▼

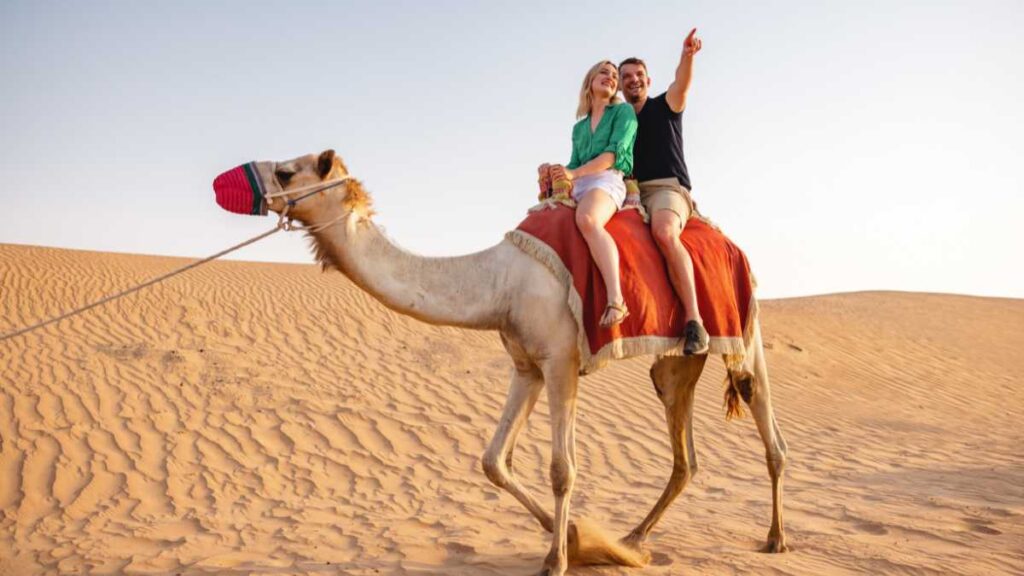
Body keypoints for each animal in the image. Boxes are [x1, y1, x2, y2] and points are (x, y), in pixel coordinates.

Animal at [254, 149, 789, 575]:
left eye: (286, 171)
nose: (252, 185)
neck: (500, 282)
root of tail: (731, 244)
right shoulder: (526, 365)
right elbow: (493, 460)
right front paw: (576, 537)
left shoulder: (561, 361)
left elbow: (562, 469)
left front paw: (557, 558)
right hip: (675, 364)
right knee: (684, 454)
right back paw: (633, 539)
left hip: (745, 328)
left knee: (765, 420)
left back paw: (776, 538)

▲

WHAT THE TASK REQUIRES — Repeat all the material above exactly, apart from the pictures.

EXERCISE RESPONSE —
Body keypoints for each animal in the image. Boxes are [x1, y1, x2, y2] and points are (x, y), in pixel coordinates.

Animal at [254, 149, 789, 575]:
left eye: (286, 171)
nose: (252, 185)
neck: (500, 282)
root of tail: (731, 244)
right shoulder: (526, 365)
right elbow: (493, 460)
right front paw: (576, 537)
left shoulder: (561, 361)
left elbow: (562, 469)
left front paw: (557, 558)
right hip: (675, 364)
right knee: (684, 454)
right back paw: (633, 539)
left hip: (745, 328)
left knee: (765, 420)
left back paw: (776, 538)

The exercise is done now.